#### DATASET RECORDS
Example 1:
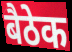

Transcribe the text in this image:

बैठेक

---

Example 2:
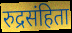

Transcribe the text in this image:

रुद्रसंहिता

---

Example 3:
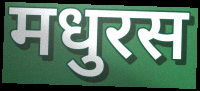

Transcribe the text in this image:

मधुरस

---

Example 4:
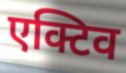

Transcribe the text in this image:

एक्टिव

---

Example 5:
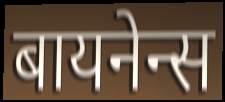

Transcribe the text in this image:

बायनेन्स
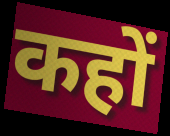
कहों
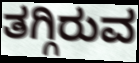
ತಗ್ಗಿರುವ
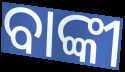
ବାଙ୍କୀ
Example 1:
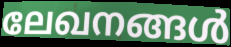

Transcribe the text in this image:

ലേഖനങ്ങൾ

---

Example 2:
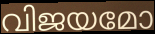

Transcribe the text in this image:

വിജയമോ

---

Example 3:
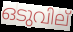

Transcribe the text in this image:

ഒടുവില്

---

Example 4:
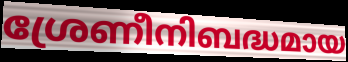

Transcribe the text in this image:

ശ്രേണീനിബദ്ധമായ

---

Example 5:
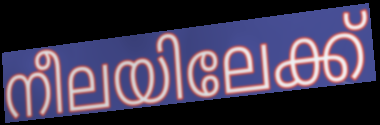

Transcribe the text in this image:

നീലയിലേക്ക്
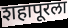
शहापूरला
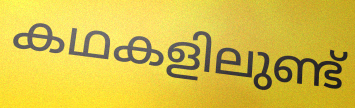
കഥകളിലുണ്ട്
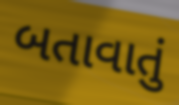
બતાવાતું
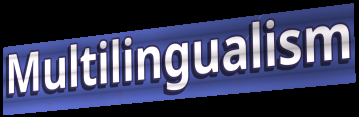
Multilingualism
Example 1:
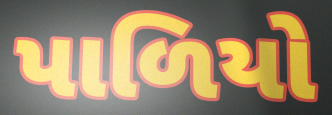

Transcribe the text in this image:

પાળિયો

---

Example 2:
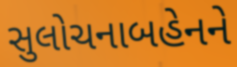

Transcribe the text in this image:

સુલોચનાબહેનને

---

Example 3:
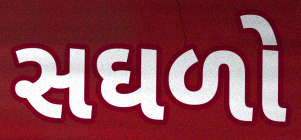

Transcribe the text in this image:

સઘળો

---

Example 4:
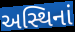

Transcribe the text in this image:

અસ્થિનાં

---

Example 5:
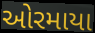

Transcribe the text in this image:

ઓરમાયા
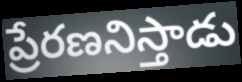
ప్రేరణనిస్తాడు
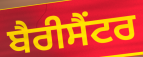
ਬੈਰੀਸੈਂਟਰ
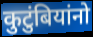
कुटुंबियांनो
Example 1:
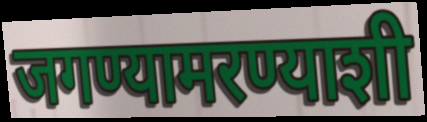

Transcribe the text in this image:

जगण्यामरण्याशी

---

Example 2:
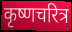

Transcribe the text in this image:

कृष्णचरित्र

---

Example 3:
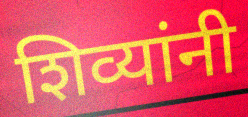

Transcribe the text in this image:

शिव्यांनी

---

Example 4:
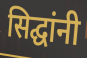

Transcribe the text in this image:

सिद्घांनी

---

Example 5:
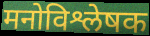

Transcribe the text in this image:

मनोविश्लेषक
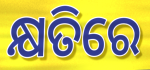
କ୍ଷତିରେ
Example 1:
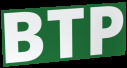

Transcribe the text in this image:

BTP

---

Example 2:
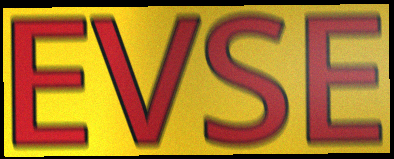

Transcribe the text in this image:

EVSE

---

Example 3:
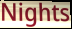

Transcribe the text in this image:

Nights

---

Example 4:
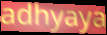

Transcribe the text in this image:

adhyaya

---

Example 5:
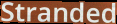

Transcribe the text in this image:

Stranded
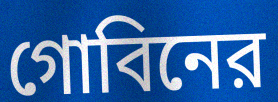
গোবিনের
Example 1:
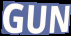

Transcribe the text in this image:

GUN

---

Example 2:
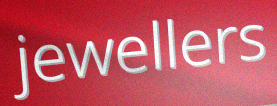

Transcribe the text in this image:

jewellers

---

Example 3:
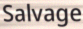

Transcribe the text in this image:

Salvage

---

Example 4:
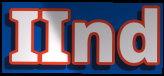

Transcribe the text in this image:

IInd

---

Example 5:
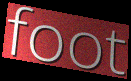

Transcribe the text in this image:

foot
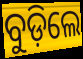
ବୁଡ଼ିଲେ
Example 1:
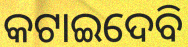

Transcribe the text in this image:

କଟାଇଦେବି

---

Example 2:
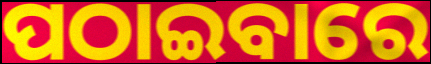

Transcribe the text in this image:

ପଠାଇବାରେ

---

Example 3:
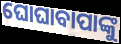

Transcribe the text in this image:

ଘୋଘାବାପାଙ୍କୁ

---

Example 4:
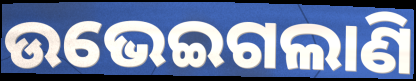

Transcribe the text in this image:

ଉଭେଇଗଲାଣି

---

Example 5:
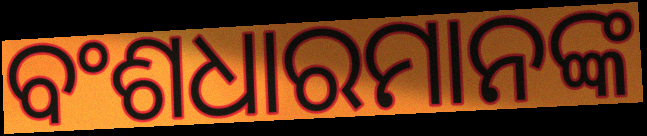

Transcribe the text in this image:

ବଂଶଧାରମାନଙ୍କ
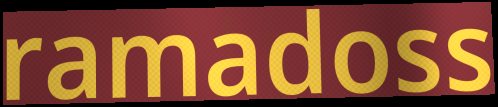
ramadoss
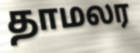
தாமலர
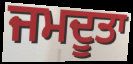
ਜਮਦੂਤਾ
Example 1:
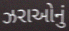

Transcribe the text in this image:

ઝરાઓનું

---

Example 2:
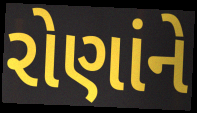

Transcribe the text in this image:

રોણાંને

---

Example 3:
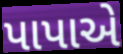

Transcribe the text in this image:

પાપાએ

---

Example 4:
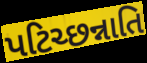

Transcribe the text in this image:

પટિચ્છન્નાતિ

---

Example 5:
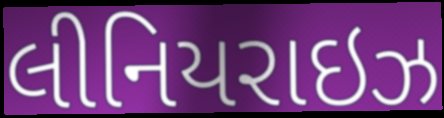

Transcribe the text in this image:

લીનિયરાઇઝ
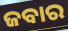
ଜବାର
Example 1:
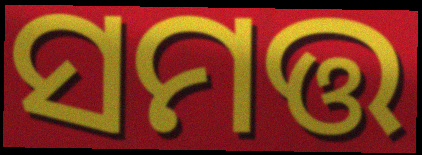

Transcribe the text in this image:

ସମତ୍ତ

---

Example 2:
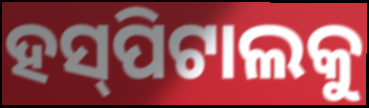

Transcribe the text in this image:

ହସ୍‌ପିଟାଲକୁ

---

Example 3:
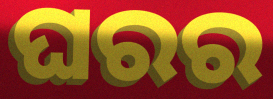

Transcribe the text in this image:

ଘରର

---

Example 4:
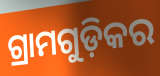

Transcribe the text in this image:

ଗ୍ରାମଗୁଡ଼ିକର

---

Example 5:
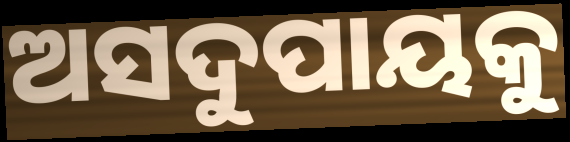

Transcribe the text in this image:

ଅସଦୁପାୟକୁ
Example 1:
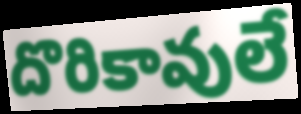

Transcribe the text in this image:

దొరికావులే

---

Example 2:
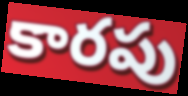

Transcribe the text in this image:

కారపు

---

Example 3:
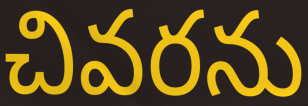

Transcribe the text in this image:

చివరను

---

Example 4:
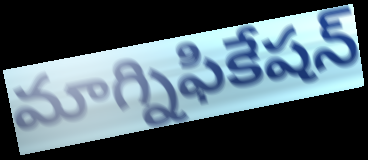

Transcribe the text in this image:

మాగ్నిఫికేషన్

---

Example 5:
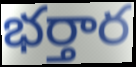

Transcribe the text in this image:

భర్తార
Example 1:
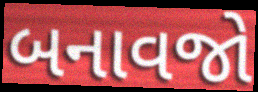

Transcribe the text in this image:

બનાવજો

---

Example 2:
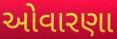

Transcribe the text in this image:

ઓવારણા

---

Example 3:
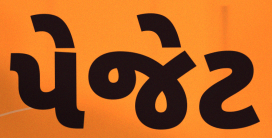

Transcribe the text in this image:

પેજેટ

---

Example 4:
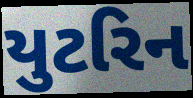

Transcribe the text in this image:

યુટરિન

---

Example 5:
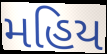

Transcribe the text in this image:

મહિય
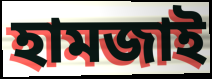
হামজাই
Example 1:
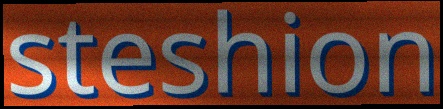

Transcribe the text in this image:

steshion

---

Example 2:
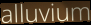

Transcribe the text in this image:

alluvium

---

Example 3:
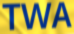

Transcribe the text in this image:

#### WHAT THE TASK REQUIRES
Copy the data precisely. Skip every picture.

#### EXERCISE OUTPUT
Example 1:

Transcribe the text in this image:

बैठेक

---

Example 2:

Transcribe the text in this image:

रुद्रसंहिता

---

Example 3:

Transcribe the text in this image:

मधुरस

---

Example 4:

Transcribe the text in this image:

एक्टिव

---

Example 5:

Transcribe the text in this image:

बायनेन्स
कहों
ತಗ್ಗಿರುವ
ବାଙ୍କୀ
Example 1:

Transcribe the text in this image:

ലേഖനങ്ങൾ

---

Example 2:

Transcribe the text in this image:

വിജയമോ

---

Example 3:

Transcribe the text in this image:

ഒടുവില്

---

Example 4:

Transcribe the text in this image:

ശ്രേണീനിബദ്ധമായ

---

Example 5:

Transcribe the text in this image:

നീലയിലേക്ക്
शहापूरला
കഥകളിലുണ്ട്
બતાવાતું
Multilingualism
Example 1:

Transcribe the text in this image:

પાળિયો

---

Example 2:

Transcribe the text in this image:

સુલોચનાબહેનને

---

Example 3:

Transcribe the text in this image:

સઘળો

---

Example 4:

Transcribe the text in this image:

અસ્થિનાં

---

Example 5:

Transcribe the text in this image:

ઓરમાયા
ప్రేరణనిస్తాడు
ਬੈਰੀਸੈਂਟਰ
कुटुंबियांनो
Example 1:

Transcribe the text in this image:

जगण्यामरण्याशी

---

Example 2:

Transcribe the text in this image:

कृष्णचरित्र

---

Example 3:

Transcribe the text in this image:

शिव्यांनी

---

Example 4:

Transcribe the text in this image:

सिद्घांनी

---

Example 5:

Transcribe the text in this image:

मनोविश्लेषक
କ୍ଷତିରେ
Example 1:

Transcribe the text in this image:

BTP

---

Example 2:

Transcribe the text in this image:

EVSE

---

Example 3:

Transcribe the text in this image:

Nights

---

Example 4:

Transcribe the text in this image:

adhyaya

---

Example 5:

Transcribe the text in this image:

Stranded
গোবিনের
Example 1:

Transcribe the text in this image:

GUN

---

Example 2:

Transcribe the text in this image:

jewellers

---

Example 3:

Transcribe the text in this image:

Salvage

---

Example 4:

Transcribe the text in this image:

IInd

---

Example 5:

Transcribe the text in this image:

foot
ବୁଡ଼ିଲେ
Example 1:

Transcribe the text in this image:

କଟାଇଦେବି

---

Example 2:

Transcribe the text in this image:

ପଠାଇବାରେ

---

Example 3:

Transcribe the text in this image:

ଘୋଘାବାପାଙ୍କୁ

---

Example 4:

Transcribe the text in this image:

ଉଭେଇଗଲାଣି

---

Example 5:

Transcribe the text in this image:

ବଂଶଧାରମାନଙ୍କ
ramadoss
தாமலர
ਜਮਦੂਤਾ
Example 1:

Transcribe the text in this image:

ઝરાઓનું

---

Example 2:

Transcribe the text in this image:

રોણાંને

---

Example 3:

Transcribe the text in this image:

પાપાએ

---

Example 4:

Transcribe the text in this image:

પટિચ્છન્નાતિ

---

Example 5:

Transcribe the text in this image:

લીનિયરાઇઝ
ଜବାର
Example 1:

Transcribe the text in this image:

ସମତ୍ତ

---

Example 2:

Transcribe the text in this image:

ହସ୍‌ପିଟାଲକୁ

---

Example 3:

Transcribe the text in this image:

ଘରର

---

Example 4:

Transcribe the text in this image:

ଗ୍ରାମଗୁଡ଼ିକର

---

Example 5:

Transcribe the text in this image:

ଅସଦୁପାୟକୁ
Example 1:

Transcribe the text in this image:

దొరికావులే

---

Example 2:

Transcribe the text in this image:

కారపు

---

Example 3:

Transcribe the text in this image:

చివరను

---

Example 4:

Transcribe the text in this image:

మాగ్నిఫికేషన్

---

Example 5:

Transcribe the text in this image:

భర్తార
Example 1:

Transcribe the text in this image:

બનાવજો

---

Example 2:

Transcribe the text in this image:

ઓવારણા

---

Example 3:

Transcribe the text in this image:

પેજેટ

---

Example 4:

Transcribe the text in this image:

યુટરિન

---

Example 5:

Transcribe the text in this image:

મહિય
হামজাই
Example 1:

Transcribe the text in this image:

steshion

---

Example 2:

Transcribe the text in this image:

alluvium

---

Example 3:

Transcribe the text in this image:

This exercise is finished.